These are the key concepts you need to understand to accurately answer the question.

Gravitational Acceleration

Gravitational acceleration is a fundamental concept that explains how gravity pulls objects toward the center of a planet. Near the surface of a planet, this uniform acceleration can be depicted with a constant, often represented as "c." This constant varies depending on the mass of the planet and determines how fast an object will accelerate when dropped.

• On Earth, this gravitational acceleration is approximately 32 feet per second squared, but often divided by 2 for simplicity, yielding "c = 16" when using the formula for distance fallen over time.
• Mars, with a smaller mass compared to Earth, has a lower gravitational acceleration constant of "c = 6.4," making objects fall more slowly there.

Understanding these constants helps us predict how different planetary masses affect the acceleration of falling objects.

Motion Equations

Motion equations are used to analyze and predict the movement of objects under various forces, including gravity. These equations simplify the understanding of how objects travel over time and the effect of gravitational acceleration. One key motion equation in relation to falling objects near a planet's surface is:

• Distance fallen, given by the formula \( D = ct^2 \), where \( D \) is the distance, \( c \) is the gravitational acceleration constant, and \( t \) is time.

This quadratic relationship shows that the distance an object falls is proportional to the square of the time it has been falling.
This equation helps students to comprehend the dynamics of motion by evaluating how the distance changes over time and by calculating the effects of different gravitational forces from varied planetary masses.

Planetary Motion

Planetary motion refers to the way planets and objects on or near them move, influenced by gravitational forces. This concept is not just about how planets orbit the sun, but also how gravity affects objects near the surfaces of these celestial bodies.

• Newton's law of gravitation is foundational here, indicating that every mass attracts every other mass with a force that is proportional to the product of their masses and inversely proportional to the square of the distance between them.
• This principle affects both large-scale body movements like planets and smaller-scale ones such as a rock falling on a planet's surface.

Understanding planetary motion within these contexts allows us to predict and analyze behaviors of objects in different gravitational scenarios, helping scientists in fields like astrophysics and space exploration.

Falling Object Dynamics

Falling object dynamics explores how and why objects fall, particularly focusing on the factors that influence the speed and distance of a fall. These dynamics are determined largely by the gravitational force exerted by the body the object is falling towards.

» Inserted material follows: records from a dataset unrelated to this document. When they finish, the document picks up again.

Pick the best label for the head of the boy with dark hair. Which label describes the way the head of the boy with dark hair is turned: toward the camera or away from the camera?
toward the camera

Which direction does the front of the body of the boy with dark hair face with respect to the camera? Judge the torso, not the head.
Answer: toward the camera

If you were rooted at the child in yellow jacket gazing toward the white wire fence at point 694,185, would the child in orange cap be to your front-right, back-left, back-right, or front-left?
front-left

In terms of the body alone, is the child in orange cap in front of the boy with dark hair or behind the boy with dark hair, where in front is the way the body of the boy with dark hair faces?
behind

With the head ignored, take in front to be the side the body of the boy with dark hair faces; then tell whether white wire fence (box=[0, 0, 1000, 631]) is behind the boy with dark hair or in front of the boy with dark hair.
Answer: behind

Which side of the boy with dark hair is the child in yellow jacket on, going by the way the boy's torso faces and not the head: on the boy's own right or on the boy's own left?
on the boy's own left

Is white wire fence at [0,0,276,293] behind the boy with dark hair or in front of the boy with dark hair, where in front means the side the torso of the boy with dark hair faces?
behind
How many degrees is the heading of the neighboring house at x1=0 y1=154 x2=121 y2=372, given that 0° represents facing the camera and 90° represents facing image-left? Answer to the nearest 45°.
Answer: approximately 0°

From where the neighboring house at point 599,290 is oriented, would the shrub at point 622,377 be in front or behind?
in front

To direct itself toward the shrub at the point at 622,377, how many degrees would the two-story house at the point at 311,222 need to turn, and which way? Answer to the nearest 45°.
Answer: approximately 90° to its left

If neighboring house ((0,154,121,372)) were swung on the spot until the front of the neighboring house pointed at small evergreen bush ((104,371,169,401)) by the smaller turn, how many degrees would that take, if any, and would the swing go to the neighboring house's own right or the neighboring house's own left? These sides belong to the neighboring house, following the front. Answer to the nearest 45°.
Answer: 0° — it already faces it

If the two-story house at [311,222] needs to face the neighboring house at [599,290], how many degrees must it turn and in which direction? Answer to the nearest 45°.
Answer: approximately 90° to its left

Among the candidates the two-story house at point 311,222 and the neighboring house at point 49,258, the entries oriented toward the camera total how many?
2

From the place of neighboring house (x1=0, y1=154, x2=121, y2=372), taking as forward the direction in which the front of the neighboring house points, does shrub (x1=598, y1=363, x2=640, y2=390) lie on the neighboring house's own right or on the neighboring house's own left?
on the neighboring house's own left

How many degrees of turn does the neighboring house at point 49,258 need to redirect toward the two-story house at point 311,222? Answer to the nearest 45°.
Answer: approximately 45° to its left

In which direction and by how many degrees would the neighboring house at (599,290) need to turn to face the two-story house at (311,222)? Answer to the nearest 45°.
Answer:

• For example, on planets with greater mass, like Earth, falling objects are subjected to greater gravitational force, thus accelerating faster compared to those that fall on Mars or Venus.
• The factors affecting these dynamics include the initial height from which an object is dropped, the gravitational constant "c" specific to the planet, and external factors like air resistance, although the latter is often ignored in basic calculations.

Exploring how these variables interact offers insights into not only fundamental physics but also practical applications like space travel and landing strategies on other planets.